I'm currently trying to get my hands on profiling. My development box runs F20 (Linux) and unfortunately, CodeXL crashes while collecting the events. So, I've been forced to employ Linux perf to monitor the raw event selectors extracted from "BKDG for AMD Familiy 10h Processors".
Anyways, I don't think that the method of collecting the stats is important here, I just mentioned it for completeness.
According to my perf runs, I'm faced with some code that has got (in my opinion) a relatively high number of "Dispatch Stalls" (event selector 0xd1) of 10-15% of all cycles. Further investigation showed that these are "Dispatch Stall for Reservation Station Full" (event selector 0xd6).
"Instruction fetch stalls" (event selector 0x87) are relatively large, too: more than 50% of all cycles. The number of "Decoder Empty" (event selector 0xd0) events is negligible though.
L1 misses (*TLB, dcache, icache) and branch mispredictions are near to zero. The code doesn't employ the FPU, neither directly, nor through some SSE or whatever stuff (verified by assembly listing).
Since the "Decoder Empty" events are relatively rare, I assume, that the "Instruction fetch stalls" do not cause the problem but are a consequence of the fact that the macro ops can't get dispatched fast enough to the integer execution unit.
First question: is this interpretion correct?
Now I wonder, what could cause these dispatch stalls.
If I read Appendix A.11.2 ("Integer Execution Unit") of "Software Optimization Guide for AMD Family 10h and 12h Processors" correctly, it means, that the Instruction Control Unit can't dispatch some macro op to any of the three integer schedulers since they all have their 8 entries already filled up. Or if the to-be-dispatched macro op is one of the special operations multiply, divide, LZCNT or POPCNT and that the single scheduler capable of handling this special instruction is full.
Second question: Is this understanding correct?
Now, what could actually cause the "Dispatch Stall for Reservation Station Full" events? Some integer operation with a large latency (perhaps bsf or bsr which take 4 cycles)?
Every 24th instruction is a bsf.
Also worth to mention might be that my code has a large amount of branches: 25-30% of all retired instructions are branch instructions (all direct).
Is the length of dependency chains significant for the dispatch stalls here?
I think not, otherwise I would see some "Dispatch Stall for Reorder Buffer Full"?
Since I'm an absolute newbie in interpreting performance counters, I would really appreciate your help!
Thanks a lot for your time and efforts,
Can you share some details regarding the CodeXL crash you observed? Which version of CodeXL are you running? Which Linux distribution and version? Where is the crash reported? Can you share a dump?
CodeXL 1.3.3487.0 running on Fedora 20 Beta (x86_64).
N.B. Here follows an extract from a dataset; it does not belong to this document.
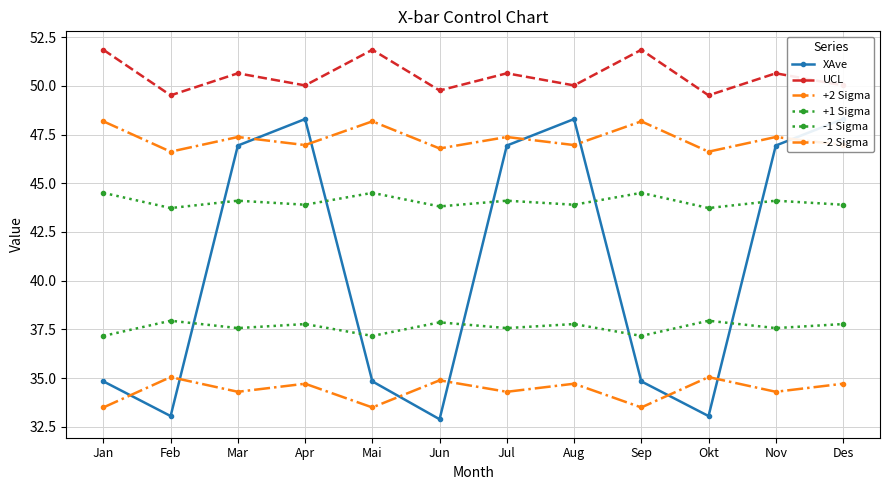

At which label does UCL first exceed 50?

Jan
Reproduced crasher with profiling /bin/true.
As unprivileged user:
When doing IBS sampling, a popup entitled "CPU Profiling Error" appears saying
"The driver failed to start profiling. (error code 0x8000ffff)
Profiling as non-root user with current configuration requires
to be set to -1 by privilege users."
I actually have `perf_event_paranoid' set to -1. No crash here, just this error message.
No new messages show up in /var/log/audit/audit.log, so I guess it's not some SELinux related issue.
As root (because I trust you guys so much):
Crashes with uncaught std::bad_alloc
I have created a core dump at point of throwing (you have to switch to thread "6" to see it): https://www.hidrive.strato.com/lnk/VgFiOU2f (validity 10 days, 5 downloads).
$ md5sum /opt/AMD/CodeXL_1.3.3487/bin/CodeXL-bin /lib64/libstdc++.so.6
$ rpm -qf /lib64/libstdc++.so.6
Anyways, my intention on starting this thread was not so much to get CodeXL running, but to get answers to my questions on the interpretation of particular performance metrics.